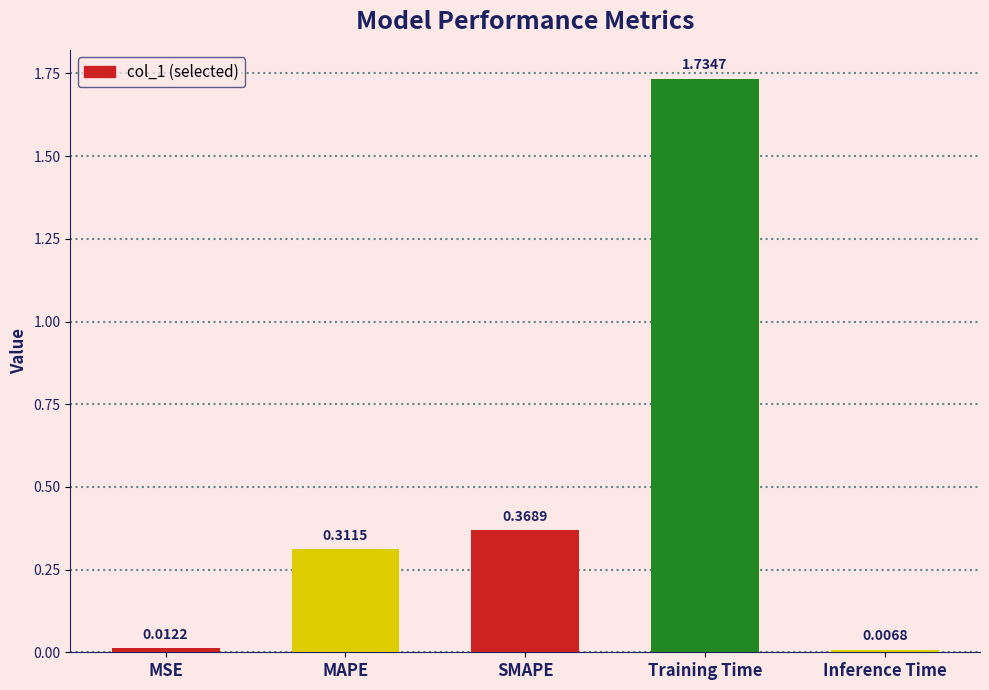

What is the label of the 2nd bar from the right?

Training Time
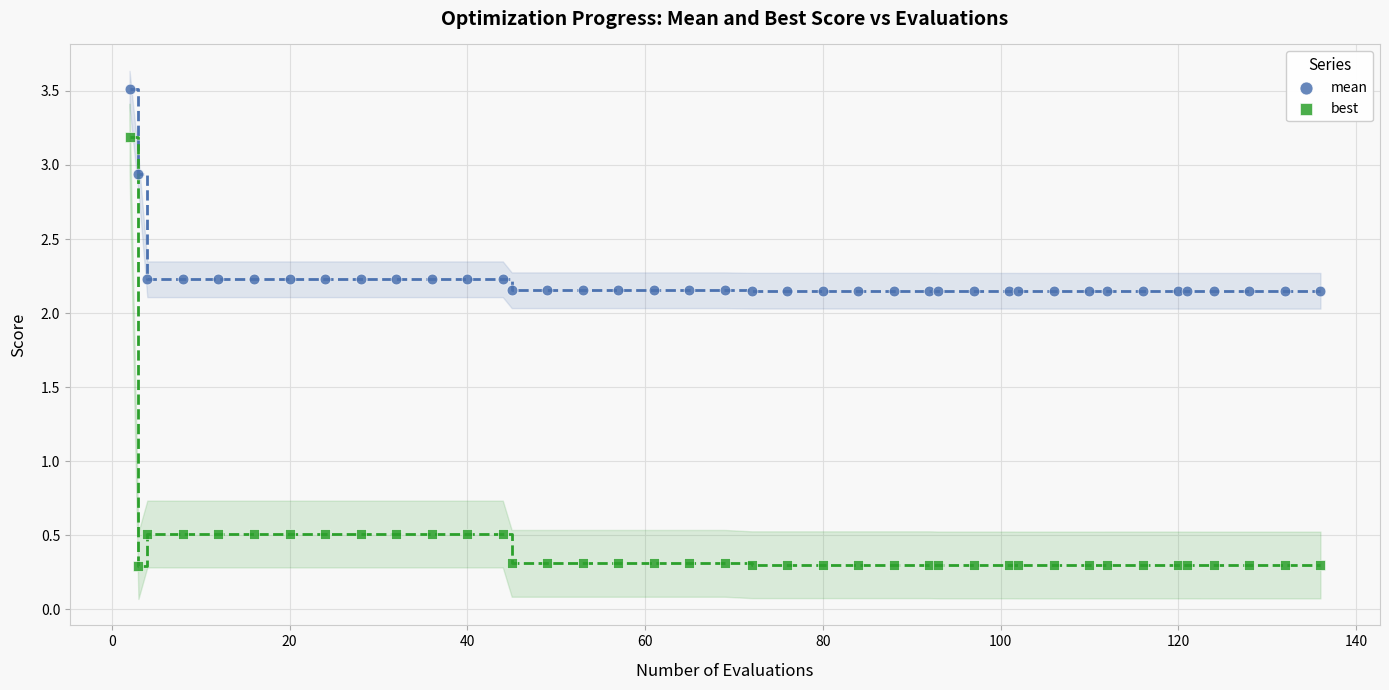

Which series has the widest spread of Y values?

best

++++

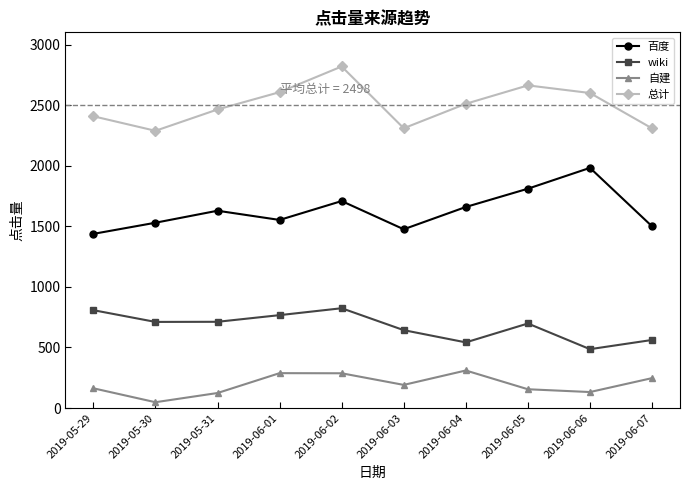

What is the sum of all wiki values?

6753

++++

Can you give back, word for word, every line starting with the one containing "What is the label" and going on through the one containing "Which series has", leaving out the pictures?

What is the label of the 2nd bar from the right?

Training Time

Which series has the widest spread of Y values?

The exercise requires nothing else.